25 janvier 2019

Comme jadis

Magali Michelet, Comme jadis, Montréal, L’Action française, 1925, 270 pages. (pseudo de Marie-Louise Michelet)

Gérard de Noulaine a trouvé sous les tiroirs d’un vieux meuble de son château un ancien échange de lettres entre Herminie de Lavernes et Gérard de Noulaine. Il les a publiées. Noulaine était alors engagé dans les batailles qui devaient mener à la chute de la Nouvelle-France. La réputation de son roman, intitulé, Roman d’antan, s’est rendue jusqu’au nord d’Edmonton, où vit une lointaine cousine Herminie de Lavernes (notez que les deux protagonistes portent le même nom que leurs ancêtres). Cette dernière (elle se fait appeler Minnie Lavernes), outrée que ce lointain cousin français ait rendu public des échanges qui devaient rester privés, lui écrit une lettre assez dure. « Je ne peux vous dire assez combien la publication de votre Roman d’antan m’a indignée… Il est des drames intimes, des idylles touchantes que la plus élémentaire pudeur d’âme devrait interdire de jeter en pâture à la curiosité d’un public quelconque. Vous ne l’avez pas senti. Je le déplore pour vous, et je proteste de toutes mes forces contre l’inqualifiable indiscrétion que vous venez de commettre en publiant ce recueil des lettres adressées à Herminie de Lavernes… »

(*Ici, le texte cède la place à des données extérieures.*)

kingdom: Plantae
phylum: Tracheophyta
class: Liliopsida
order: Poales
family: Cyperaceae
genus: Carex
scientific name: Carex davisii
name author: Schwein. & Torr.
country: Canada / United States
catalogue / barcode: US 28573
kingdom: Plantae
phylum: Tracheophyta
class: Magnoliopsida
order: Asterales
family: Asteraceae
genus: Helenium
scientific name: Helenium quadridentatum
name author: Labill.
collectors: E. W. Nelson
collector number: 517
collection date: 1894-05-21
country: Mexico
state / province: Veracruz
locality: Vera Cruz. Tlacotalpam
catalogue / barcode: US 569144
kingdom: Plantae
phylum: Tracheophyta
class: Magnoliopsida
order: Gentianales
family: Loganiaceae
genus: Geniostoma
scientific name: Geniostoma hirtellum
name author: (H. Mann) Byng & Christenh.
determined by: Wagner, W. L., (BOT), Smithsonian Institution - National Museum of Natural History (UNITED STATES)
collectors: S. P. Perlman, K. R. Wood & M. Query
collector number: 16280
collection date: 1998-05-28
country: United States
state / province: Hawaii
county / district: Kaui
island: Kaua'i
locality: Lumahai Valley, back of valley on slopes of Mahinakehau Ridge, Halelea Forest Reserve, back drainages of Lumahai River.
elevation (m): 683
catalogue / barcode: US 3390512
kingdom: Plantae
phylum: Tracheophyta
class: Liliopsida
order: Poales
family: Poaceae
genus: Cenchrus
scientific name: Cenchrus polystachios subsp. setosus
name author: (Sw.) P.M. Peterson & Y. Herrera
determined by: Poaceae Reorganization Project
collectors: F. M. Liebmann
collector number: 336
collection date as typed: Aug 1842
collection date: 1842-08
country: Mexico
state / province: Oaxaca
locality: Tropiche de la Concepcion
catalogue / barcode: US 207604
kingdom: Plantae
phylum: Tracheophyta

Au lieu de s’offusquer, Gérard de Noulaine à force d’explications et de lettres finit par l’amadouer. Les deux se racontent leur vie, des vies totalement à l’opposé.

Gérard de Noulaine a été élevé dans un château par de riches aristocrates. Solitaire, très sensible, évoluant dans un milieu familial peu tourné vers les enfants, il va devenir peintre. Minnie Lavernes est née au nord d’Edmonton dans ce qui deviendra plus tard une paroisse francophone qu’on surnommera Lavernes en l’honneur de son père. Elle a fait des études au Québec, puis est retournée dans son patelin et y est restée, même après la mort de son père.

La relation évolue lentement vers une grande amitié. À lire la vie difficile que mène cette lointaine cousine au nord d’Edmonton, dans une paroisse encore à fonder, le dépressif Gérard de Noulaine retrouve le goût de vivre. On peut même croire qu’il tombe amoureux de sa cousine, cat il projette de venir la rencontrer. Malheureusement pour lui, le déclenchement de la Première Guerre mondiale va mettre fin à son projet. Il doit s’engager. Il va perdre la vie et Herminie va entrer au couvent.

Marie-Louise Michelet est née en 1889 (ou 1883?) et est arrivée au Canada avec sa famille en 1905. Elle est retournée en France en 1922. Elle a été journaliste et a fait jouer quelques-unes de ses pièces au Canada.

Règle générale, ce roman épistolaire a reçu de bonnes critiques et c’est mérité. Plusieurs y ont vu une histoire inspirée du nationalisme canadien-français de L’Action française de Lionel Groulx. On ne peut pas le nier, cet aspect occupe une bonne place dans le roman. Comment pourrait-il en être autrement : imaginons une petite communauté francophone perdue dans une mer d’anglophones dans le nord-ouest canadien.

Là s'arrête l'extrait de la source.